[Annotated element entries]

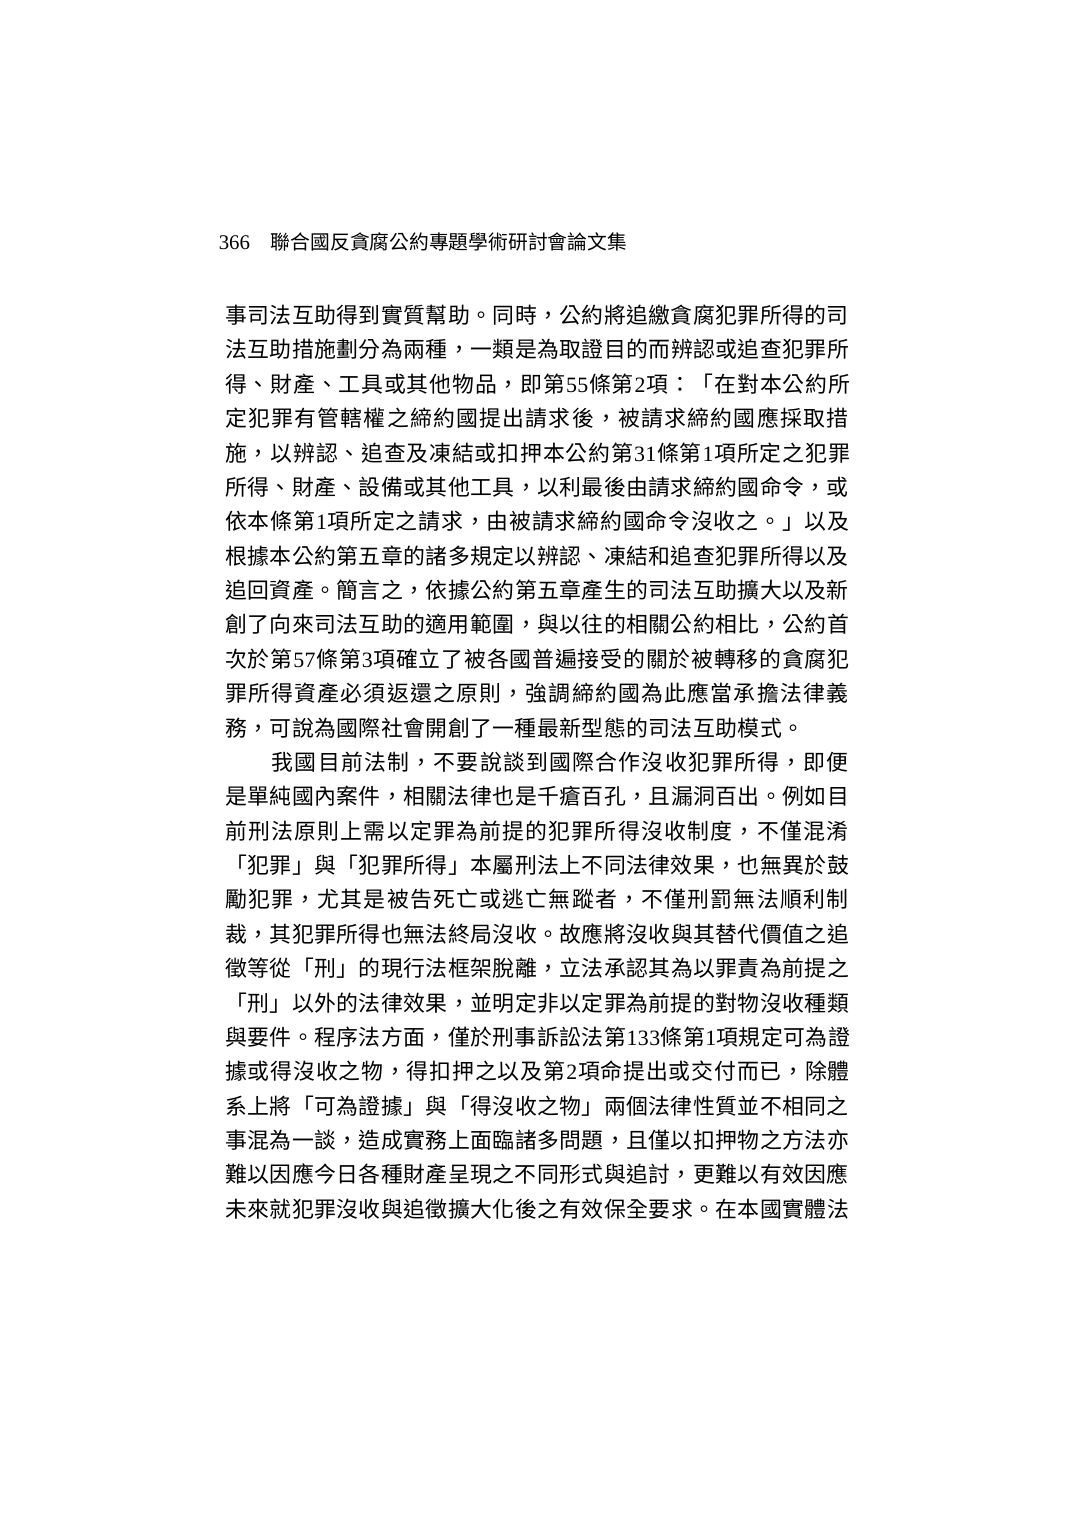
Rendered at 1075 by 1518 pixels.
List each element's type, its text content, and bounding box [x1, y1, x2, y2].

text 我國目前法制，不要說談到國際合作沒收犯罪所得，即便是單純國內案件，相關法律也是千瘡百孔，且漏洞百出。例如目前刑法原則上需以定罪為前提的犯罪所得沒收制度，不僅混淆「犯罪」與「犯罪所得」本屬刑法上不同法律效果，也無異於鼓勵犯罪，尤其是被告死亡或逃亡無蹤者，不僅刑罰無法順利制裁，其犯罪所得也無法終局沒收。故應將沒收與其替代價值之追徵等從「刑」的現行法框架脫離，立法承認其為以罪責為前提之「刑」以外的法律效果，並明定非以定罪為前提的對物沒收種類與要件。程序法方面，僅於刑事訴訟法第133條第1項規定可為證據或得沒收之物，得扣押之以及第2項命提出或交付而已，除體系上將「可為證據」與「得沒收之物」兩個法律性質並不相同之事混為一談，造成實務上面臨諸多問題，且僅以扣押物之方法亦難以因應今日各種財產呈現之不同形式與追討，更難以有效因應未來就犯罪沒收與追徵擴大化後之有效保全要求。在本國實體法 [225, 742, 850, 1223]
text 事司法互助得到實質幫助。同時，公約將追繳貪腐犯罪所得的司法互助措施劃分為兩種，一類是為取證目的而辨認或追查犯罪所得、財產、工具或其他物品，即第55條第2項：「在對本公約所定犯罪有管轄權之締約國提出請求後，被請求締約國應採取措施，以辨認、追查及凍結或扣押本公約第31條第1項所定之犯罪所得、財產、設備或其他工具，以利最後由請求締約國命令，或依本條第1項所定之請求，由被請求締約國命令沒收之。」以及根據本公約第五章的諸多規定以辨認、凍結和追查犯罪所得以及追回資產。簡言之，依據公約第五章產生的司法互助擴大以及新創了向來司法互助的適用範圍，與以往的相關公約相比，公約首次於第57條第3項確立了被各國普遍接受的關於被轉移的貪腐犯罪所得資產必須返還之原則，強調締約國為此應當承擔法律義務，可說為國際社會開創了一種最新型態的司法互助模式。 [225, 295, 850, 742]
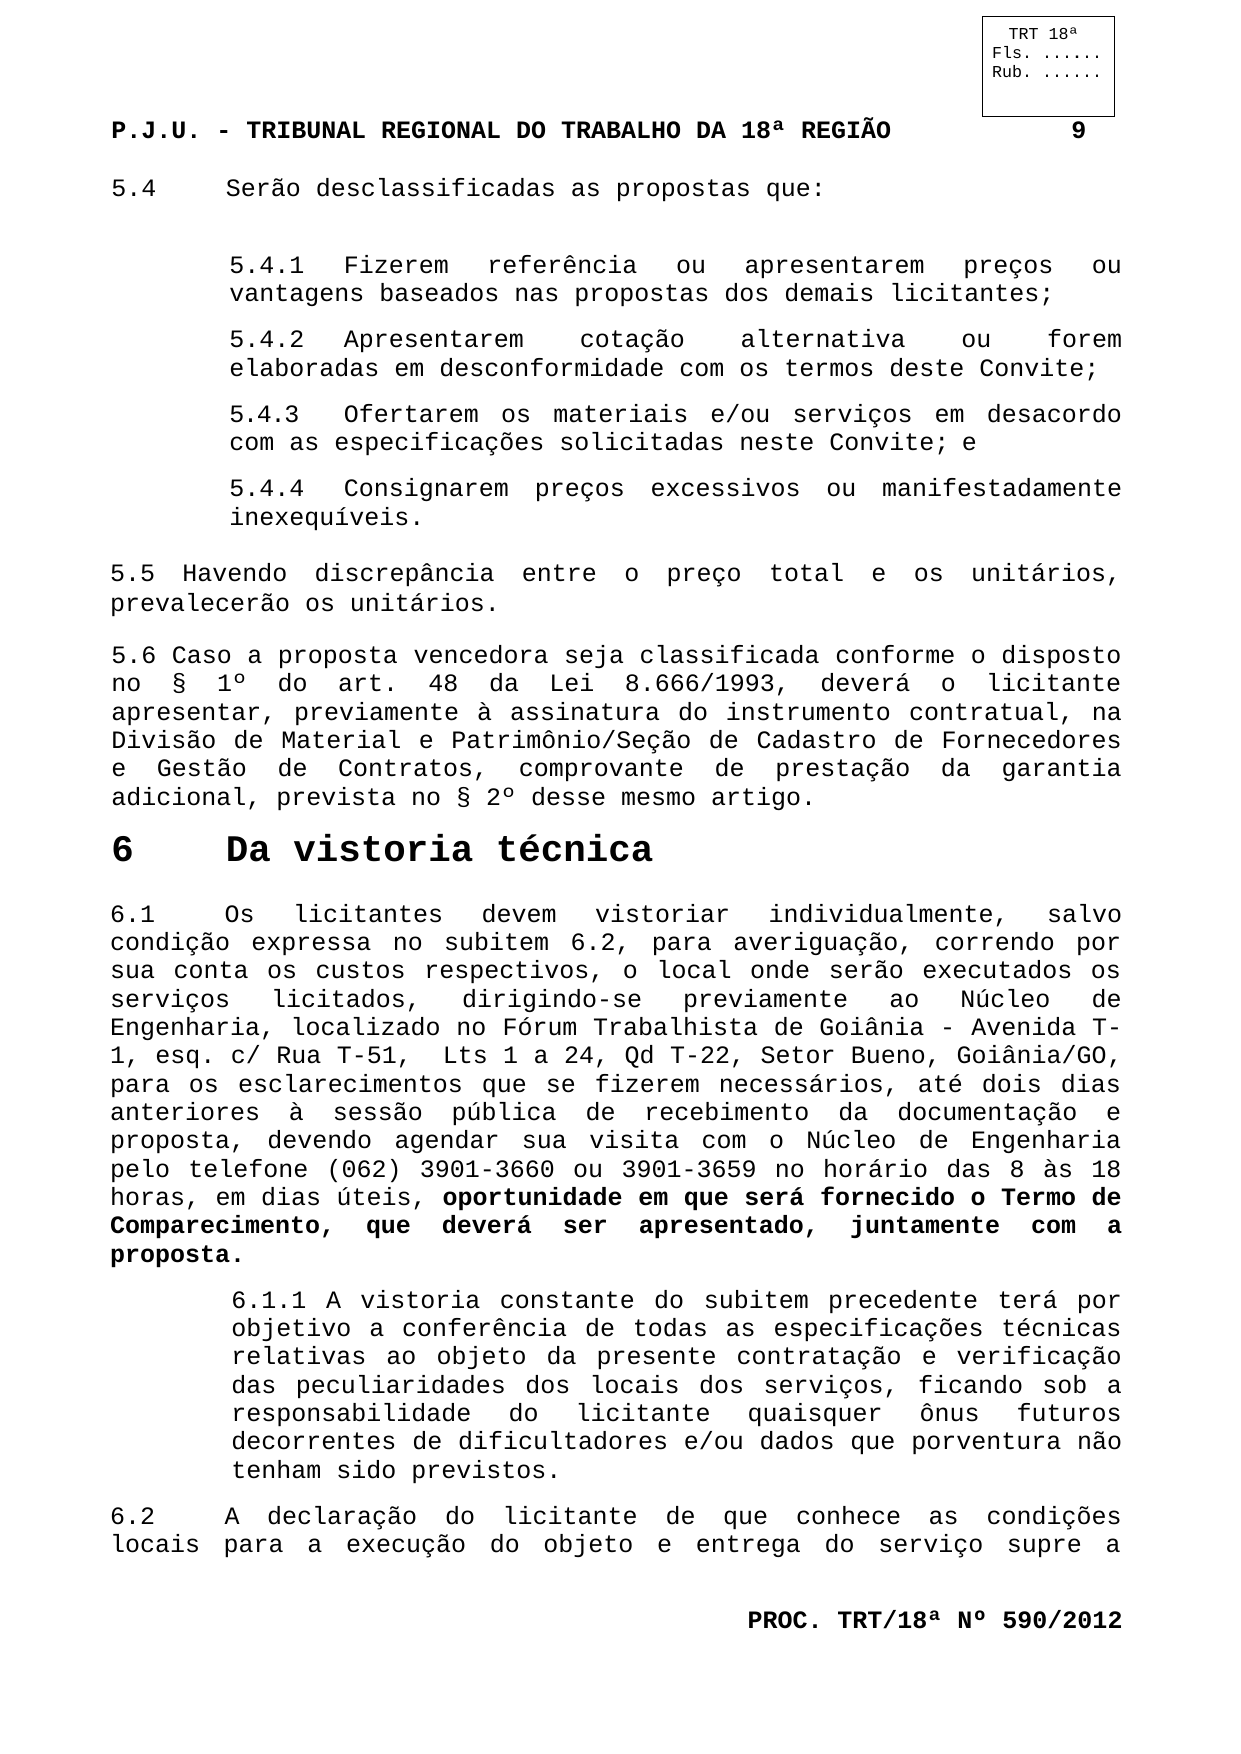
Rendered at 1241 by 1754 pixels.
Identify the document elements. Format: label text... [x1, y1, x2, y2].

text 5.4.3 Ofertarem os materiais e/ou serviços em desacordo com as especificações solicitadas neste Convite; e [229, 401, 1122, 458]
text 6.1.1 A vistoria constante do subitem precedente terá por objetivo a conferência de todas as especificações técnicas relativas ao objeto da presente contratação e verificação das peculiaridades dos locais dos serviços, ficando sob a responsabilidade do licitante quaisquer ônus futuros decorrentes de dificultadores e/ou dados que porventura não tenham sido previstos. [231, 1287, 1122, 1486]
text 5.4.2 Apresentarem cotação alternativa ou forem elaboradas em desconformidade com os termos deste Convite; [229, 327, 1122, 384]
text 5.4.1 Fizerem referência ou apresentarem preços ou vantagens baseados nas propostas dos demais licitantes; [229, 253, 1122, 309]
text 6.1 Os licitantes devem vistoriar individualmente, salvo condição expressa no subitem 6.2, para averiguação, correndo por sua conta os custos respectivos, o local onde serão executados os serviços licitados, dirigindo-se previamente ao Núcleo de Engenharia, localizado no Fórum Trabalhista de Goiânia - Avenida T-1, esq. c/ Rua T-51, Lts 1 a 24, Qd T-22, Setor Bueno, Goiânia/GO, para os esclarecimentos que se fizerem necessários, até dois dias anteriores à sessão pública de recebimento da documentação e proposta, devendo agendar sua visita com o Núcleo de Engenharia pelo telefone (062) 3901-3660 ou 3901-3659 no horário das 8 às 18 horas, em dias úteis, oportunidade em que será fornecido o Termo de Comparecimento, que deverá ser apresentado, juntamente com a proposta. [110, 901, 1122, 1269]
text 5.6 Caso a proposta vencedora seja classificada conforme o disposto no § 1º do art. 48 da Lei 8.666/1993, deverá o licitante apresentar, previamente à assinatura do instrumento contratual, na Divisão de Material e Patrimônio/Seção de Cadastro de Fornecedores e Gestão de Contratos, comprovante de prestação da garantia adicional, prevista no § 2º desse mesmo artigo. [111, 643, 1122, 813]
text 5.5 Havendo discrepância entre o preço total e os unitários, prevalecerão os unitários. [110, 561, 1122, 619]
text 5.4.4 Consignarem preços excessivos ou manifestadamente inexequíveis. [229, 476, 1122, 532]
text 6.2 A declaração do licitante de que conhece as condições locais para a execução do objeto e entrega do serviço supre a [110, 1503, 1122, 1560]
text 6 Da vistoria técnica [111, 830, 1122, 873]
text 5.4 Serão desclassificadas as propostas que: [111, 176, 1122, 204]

What the task requires> Reproduce every line of the material above word for word, omitting the pictures.

Solution to this task>
Rendered at 1075 by 1518 pixels.
List each element's type, its text content, and bounding box [x1, y1, x2, y2].

text 我國目前法制，不要說談到國際合作沒收犯罪所得，即便是單純國內案件，相關法律也是千瘡百孔，且漏洞百出。例如目前刑法原則上需以定罪為前提的犯罪所得沒收制度，不僅混淆「犯罪」與「犯罪所得」本屬刑法上不同法律效果，也無異於鼓勵犯罪，尤其是被告死亡或逃亡無蹤者，不僅刑罰無法順利制裁，其犯罪所得也無法終局沒收。故應將沒收與其替代價值之追徵等從「刑」的現行法框架脫離，立法承認其為以罪責為前提之「刑」以外的法律效果，並明定非以定罪為前提的對物沒收種類與要件。程序法方面，僅於刑事訴訟法第133條第1項規定可為證據或得沒收之物，得扣押之以及第2項命提出或交付而已，除體系上將「可為證據」與「得沒收之物」兩個法律性質並不相同之事混為一談，造成實務上面臨諸多問題，且僅以扣押物之方法亦難以因應今日各種財產呈現之不同形式與追討，更難以有效因應未來就犯罪沒收與追徵擴大化後之有效保全要求。在本國實體法 [225, 742, 850, 1223]
text 事司法互助得到實質幫助。同時，公約將追繳貪腐犯罪所得的司法互助措施劃分為兩種，一類是為取證目的而辨認或追查犯罪所得、財產、工具或其他物品，即第55條第2項：「在對本公約所定犯罪有管轄權之締約國提出請求後，被請求締約國應採取措施，以辨認、追查及凍結或扣押本公約第31條第1項所定之犯罪所得、財產、設備或其他工具，以利最後由請求締約國命令，或依本條第1項所定之請求，由被請求締約國命令沒收之。」以及根據本公約第五章的諸多規定以辨認、凍結和追查犯罪所得以及追回資產。簡言之，依據公約第五章產生的司法互助擴大以及新創了向來司法互助的適用範圍，與以往的相關公約相比，公約首次於第57條第3項確立了被各國普遍接受的關於被轉移的貪腐犯罪所得資產必須返還之原則，強調締約國為此應當承擔法律義務，可說為國際社會開創了一種最新型態的司法互助模式。 [225, 295, 850, 742]
Rendered at 1241 by 1754 pixels.
Identify the document elements. Format: label text... [x1, y1, x2, y2].

text 5.4.3 Ofertarem os materiais e/ou serviços em desacordo com as especificações solicitadas neste Convite; e [229, 401, 1122, 458]
text 6.1.1 A vistoria constante do subitem precedente terá por objetivo a conferência de todas as especificações técnicas relativas ao objeto da presente contratação e verificação das peculiaridades dos locais dos serviços, ficando sob a responsabilidade do licitante quaisquer ônus futuros decorrentes de dificultadores e/ou dados que porventura não tenham sido previstos. [231, 1287, 1122, 1486]
text 5.4.2 Apresentarem cotação alternativa ou forem elaboradas em desconformidade com os termos deste Convite; [229, 327, 1122, 384]
text 5.4.1 Fizerem referência ou apresentarem preços ou vantagens baseados nas propostas dos demais licitantes; [229, 253, 1122, 309]
text 6.1 Os licitantes devem vistoriar individualmente, salvo condição expressa no subitem 6.2, para averiguação, correndo por sua conta os custos respectivos, o local onde serão executados os serviços licitados, dirigindo-se previamente ao Núcleo de Engenharia, localizado no Fórum Trabalhista de Goiânia - Avenida T-1, esq. c/ Rua T-51, Lts 1 a 24, Qd T-22, Setor Bueno, Goiânia/GO, para os esclarecimentos que se fizerem necessários, até dois dias anteriores à sessão pública de recebimento da documentação e proposta, devendo agendar sua visita com o Núcleo de Engenharia pelo telefone (062) 3901-3660 ou 3901-3659 no horário das 8 às 18 horas, em dias úteis, oportunidade em que será fornecido o Termo de Comparecimento, que deverá ser apresentado, juntamente com a proposta. [110, 901, 1122, 1269]
text 5.6 Caso a proposta vencedora seja classificada conforme o disposto no § 1º do art. 48 da Lei 8.666/1993, deverá o licitante apresentar, previamente à assinatura do instrumento contratual, na Divisão de Material e Patrimônio/Seção de Cadastro de Fornecedores e Gestão de Contratos, comprovante de prestação da garantia adicional, prevista no § 2º desse mesmo artigo. [111, 643, 1122, 813]
text 5.5 Havendo discrepância entre o preço total e os unitários, prevalecerão os unitários. [110, 561, 1122, 619]
text 5.4.4 Consignarem preços excessivos ou manifestadamente inexequíveis. [229, 476, 1122, 532]
text 6.2 A declaração do licitante de que conhece as condições locais para a execução do objeto e entrega do serviço supre a [110, 1503, 1122, 1560]
text 6 Da vistoria técnica [111, 830, 1122, 873]
text 5.4 Serão desclassificadas as propostas que: [111, 176, 1122, 204]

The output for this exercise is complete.